Detects PII entities in the provided Documents.

Parameters:

  • documents (list[Document]) – List of Documents to analyze for PII entities.

Returns:

  • dict[str, list[Document]] – A dictionary with key documents containing Documents with detected entities stored in metadata under the key "entities".

haystack_integrations.components.preprocessors.presidio.presidio_document_cleaner

PresidioDocumentCleaner

Anonymizes PII in Haystack Documents using Microsoft Presidio.

Accepts a list of Documents, detects personally identifiable information (PII) in their text content, and returns new Documents with PII replaced by entity type placeholders (e.g. <PERSON>, <EMAIL_ADDRESS>). Original Documents are not mutated.

Documents without text content are passed through unchanged.

The analyzer and anonymizer engines are loaded on the first call to run(), or by calling warm_up() explicitly beforehand.

Usage example

python
from haystack import Document
from haystack_integrations.components.preprocessors.presidio import PresidioDocumentCleaner

cleaner = PresidioDocumentCleaner()
result = cleaner.run(documents=[Document(content="My name is John and my email is john@example.com")])
print(result["documents"][0].content)
# My name is <PERSON> and my email is <EMAIL_ADDRESS>

init

python
__init__(
*,
language: str = "en",
entities: list[str] | None = None,
score_threshold: float = 0.35
) -> None

Initializes the PresidioDocumentCleaner.

Parameters:

  • language (str) – Language code for PII detection. Defaults to "en". See Presidio supported languages.
  • entities (list[str] | None) – List of PII entity types to detect and anonymize (e.g. ["PERSON", "EMAIL_ADDRESS"]). If None, all supported entity types are used. See Presidio supported entities.
  • score_threshold (float) – Minimum confidence score (0-1) for a detected entity to be anonymized. Defaults to 0.35. See Presidio analyzer documentation.

warm_up

python
warm_up() -> None

Initializes the Presidio analyzer and anonymizer engines.

This method loads the underlying NLP models.
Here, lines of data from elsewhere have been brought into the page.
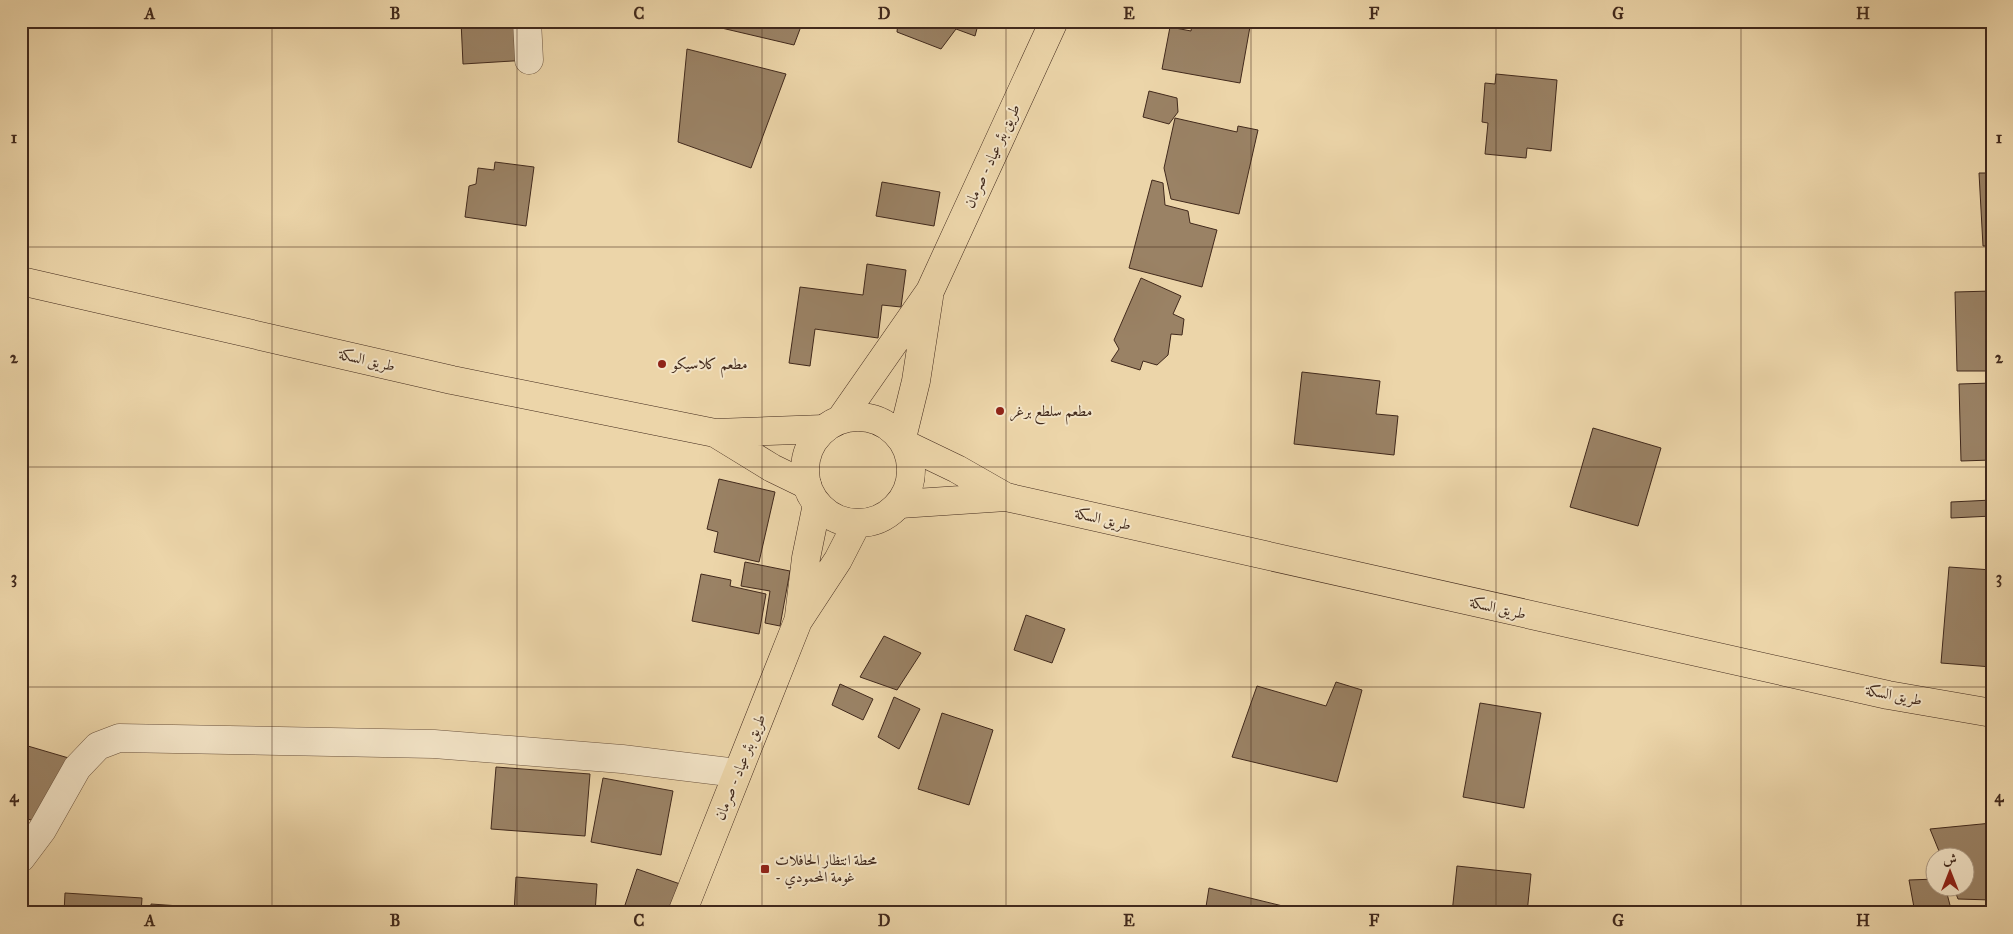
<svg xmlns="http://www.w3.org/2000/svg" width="2013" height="934" viewBox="0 0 2013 934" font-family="'IM FELL Great Primer',Amiri,serif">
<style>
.building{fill:#9a8265;stroke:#41291c}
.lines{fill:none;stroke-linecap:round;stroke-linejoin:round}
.minor-casing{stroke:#6c543f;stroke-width:29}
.major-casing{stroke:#41291c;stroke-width:29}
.highway-casing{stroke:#41291c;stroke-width:29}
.minor{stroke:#f3e4c7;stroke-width:28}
.major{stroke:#ecd5a9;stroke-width:28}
.highway{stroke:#ecd5a9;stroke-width:28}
.grid{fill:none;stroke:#41291c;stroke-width:1;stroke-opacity:0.55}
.poi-dot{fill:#8f2418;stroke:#f3e4c7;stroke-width:2}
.labels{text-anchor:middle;stroke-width:4;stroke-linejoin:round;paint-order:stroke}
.street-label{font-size:15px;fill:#41291c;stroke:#f3e4c7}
.poi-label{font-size:15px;fill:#41291c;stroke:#f3e4c7;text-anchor:start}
.neatline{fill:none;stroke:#41291c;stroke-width:2}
.grid-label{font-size:16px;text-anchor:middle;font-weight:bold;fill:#41291c}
</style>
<rect width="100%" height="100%" fill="#ecd5a9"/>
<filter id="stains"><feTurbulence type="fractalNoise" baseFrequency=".004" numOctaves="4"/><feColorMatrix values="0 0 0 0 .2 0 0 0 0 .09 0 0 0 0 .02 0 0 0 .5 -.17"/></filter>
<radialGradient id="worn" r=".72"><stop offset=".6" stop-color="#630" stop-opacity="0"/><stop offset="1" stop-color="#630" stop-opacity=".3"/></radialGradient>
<!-- building -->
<path class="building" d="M461,21H527L529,60L463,64Z
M713,21H803L794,45L713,26Z
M898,21H979L975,36L956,29L941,49L897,32Z
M1177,21H1251L1240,83L1162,69L1170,27L1191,31L1192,24Z
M687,49L786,74L751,168L678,142Z
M1496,74L1557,80L1551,151L1527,148L1526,158L1485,154L1488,123L1482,122L1485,83L1495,84Z
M1149,91L1177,98L1178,112L1169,124L1143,117Z
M1175,118L1237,132L1238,126L1258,130L1239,214L1171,199L1164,168Z
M495,162L534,167L526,226L465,217L469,186L476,184L478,168L494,170Z
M1979,173H1992V246H1983Z
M1152,180L1163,183L1165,205L1188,211L1190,223L1217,230L1202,287L1129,268Z
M882,182L940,192L934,226L876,216Z
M867,264L906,270L901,307L882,305L878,338L815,329L810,366L789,363L800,287L863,295Z
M1141,278L1181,296L1173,314L1184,319L1182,335L1171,334L1168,355L1157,365L1143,361L1140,370L1111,361L1119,349L1114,340Z
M1992,291V371H1957L1955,292Z
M1302,372L1380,381L1376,414L1398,416L1394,455L1294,444Z
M1992,383V460L1961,461L1959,384Z
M1593,428L1661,448L1638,526L1570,507Z
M719,479L775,492L759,562L714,552L718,532L707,529Z
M1992,500V516L1951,518V502Z
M745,562L790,571L780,626L765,623L770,591L741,586Z
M1949,567L1992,570V667L1941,663Z
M701,574L731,580L730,586L766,594L759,634L692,621Z
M1026,615L1065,629L1052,663L1014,650Z
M884,636L921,653L897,690L860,677Z
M1336,682L1362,690L1337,782L1232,757L1257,686L1326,706Z
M840,684L873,699L863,720L832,705Z
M894,697L920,709L899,749L878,737Z
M1480,703L1541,713L1524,808L1463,797Z
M942,713L993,730L969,805L918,789Z
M21,744L72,759L41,823L21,817Z
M496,767L590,774L585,836L491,829Z
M603,778L673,791L661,855L591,842Z
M1992,823V900L1958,899L1953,886H1966V856H1941L1930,829Z
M1457,866L1531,874L1527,913H1452Z
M637,869L683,885L673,913H629L623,911Z
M516,877L597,884L595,913H514Z
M1936,879V886H1945L1951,909H1982V913H1915L1909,880Z
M1209,888L1295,909L1293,913H1205Z
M65,893L142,898L141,913H64Z
M151,904L237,910V913H151Z"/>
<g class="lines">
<defs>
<path id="minor" d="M527,21L529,60
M21,858L42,830L77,768L98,746L119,738L434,744L622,759L737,773"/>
<path id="major" d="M21,281L452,380L715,433L824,429
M715,433L772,468L807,485
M905,444L957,469L1006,497L1888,695L1992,713
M900,504L1006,497"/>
<path id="highway" d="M805 470a53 53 0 1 1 106 0a53 53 0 1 1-106 0Z
M840,420L930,291L1054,21
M902,438L916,381L929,297
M799,616L806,558L817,504
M682,913L798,621L838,560L857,523"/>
</defs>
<!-- minor casing -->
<use href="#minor" class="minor-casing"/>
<!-- major casing -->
<use href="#major" class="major-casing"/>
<!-- highway casing -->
<use href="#highway" class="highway-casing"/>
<!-- minor -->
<use href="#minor" class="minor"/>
<!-- major -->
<use href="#major" class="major"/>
<!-- highway -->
<use href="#highway" class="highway"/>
</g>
<!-- grid -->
<path class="grid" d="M272,21V913M517,21V913M762,21V913M1006,21V913M1251,21V913M1496,21V913M1741,21V913M21,247H1992M21,467H1992M21,687H1992"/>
<!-- markers -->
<g class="poi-dot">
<circle cx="662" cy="364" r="5"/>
<circle cx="1000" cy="411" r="5"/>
<rect x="760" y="864" width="10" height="10" rx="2.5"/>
</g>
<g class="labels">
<!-- street labels -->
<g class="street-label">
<text transform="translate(992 156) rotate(-65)" y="5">طريق بئر عياد - صرمان</text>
<text transform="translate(367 360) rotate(13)" y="5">طريق السكة</text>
<text transform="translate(1103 519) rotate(13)" y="5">طريق السكة</text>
<text transform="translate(1498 608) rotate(13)" y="5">طريق السكة</text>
<text transform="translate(1894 695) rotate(11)" y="5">طريق السكة</text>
<text transform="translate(740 767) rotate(-68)" y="5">طريق بئر عياد - صرمان</text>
</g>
<!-- poi labels -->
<g class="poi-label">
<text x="672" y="369">مطعم كلاسيكو</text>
<text x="1010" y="416">مطعم سلطع برغر</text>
<text x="775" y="865">محطة انتظار الحافلات<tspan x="775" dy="17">- غومة المحمودي</tspan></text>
</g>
</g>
<!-- margin -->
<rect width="2013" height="934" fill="none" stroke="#ecd5a9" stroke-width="55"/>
<!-- north arrow -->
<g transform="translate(1950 872)"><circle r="24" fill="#f3e4c7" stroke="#ac9983"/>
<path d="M0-4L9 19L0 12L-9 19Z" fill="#8f2418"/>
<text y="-8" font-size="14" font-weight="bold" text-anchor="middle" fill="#41291c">ش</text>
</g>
<rect x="28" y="28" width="1958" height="878" class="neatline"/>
<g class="grid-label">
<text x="150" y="19">A</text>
<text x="395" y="19">B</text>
<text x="639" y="19">C</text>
<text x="884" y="19">D</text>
<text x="1129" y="19">E</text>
<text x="1374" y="19">F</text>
<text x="1618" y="19">G</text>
<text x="1863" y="19">H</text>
<text x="14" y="143">1</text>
<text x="1999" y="143">1</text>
<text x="14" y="363">2</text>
<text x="1999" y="363">2</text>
<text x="14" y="583">3</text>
<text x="1999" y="583">3</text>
<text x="14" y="802">4</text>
<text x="1999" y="802">4</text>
<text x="150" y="926">A</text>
<text x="395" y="926">B</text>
<text x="639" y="926">C</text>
<text x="884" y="926">D</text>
<text x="1129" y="926">E</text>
<text x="1374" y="926">F</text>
<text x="1618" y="926">G</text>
<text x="1863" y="926">H</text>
</g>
<rect width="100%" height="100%" filter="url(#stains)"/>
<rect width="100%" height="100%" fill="url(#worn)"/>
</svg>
In a Haystack Pipeline, this is called automatically before the first run.

run

python
run(documents: list[Document]) -> dict[str, list[Document]]

Anonymizes PII in the provided Documents.

Parameters:

  • documents (list[Document]) – List of Documents whose text content will be anonymized.

Returns:

  • dict[str, list[Document]] – A dictionary with key documents containing the cleaned Documents.

haystack_integrations.components.preprocessors.presidio.presidio_text_cleaner

PresidioTextCleaner

Anonymizes PII in plain strings using Microsoft Presidio.

Accepts a list of strings, detects personally identifiable information (PII), and returns a new list of strings with PII replaced by entity type placeholders (e.g. <PERSON>). Useful for sanitizing user queries before they are sent to an LLM.

The analyzer and anonymizer engines are loaded on the first call to run(), or by calling warm_up() explicitly beforehand.

Usage example

python
from haystack_integrations.components.preprocessors.presidio import PresidioTextCleaner

cleaner = PresidioTextCleaner()
result = cleaner.run(texts=["Hi, I am John Smith, call me at 212-555-1234"])
print(result["texts"][0])
# Hi, I am <PERSON>, call me at <PHONE_NUMBER>

init

python
__init__(
*,
language: str = "en",
entities: list[str] | None = None,
score_threshold: float = 0.35
) -> None

Initializes the PresidioTextCleaner.

Parameters:

  • language (str) – Language code for PII detection. Defaults to "en". See Presidio supported languages.
  • entities (list[str] | None) – List of PII entity types to detect and anonymize (e.g. ["PERSON", "PHONE_NUMBER"]). If None, all supported entity types are used. See Presidio supported entities.
  • score_threshold (float) – Minimum confidence score (0-1) for a detected entity to be anonymized. Defaults to 0.35. See Presidio analyzer documentation.

warm_up

python
warm_up() -> None

Initializes the Presidio analyzer and anonymizer engines.

This method loads the underlying NLP models. In a Haystack Pipeline, this is called automatically before the first run.

run

python
run(texts: list[str]) -> dict[str, list[str]]

Anonymizes PII in the provided strings.

Parameters:

  • texts (list[str]) – List of strings to anonymize.

Returns:

  • dict[str, list[str]] – A dictionary with key texts containing the cleaned strings.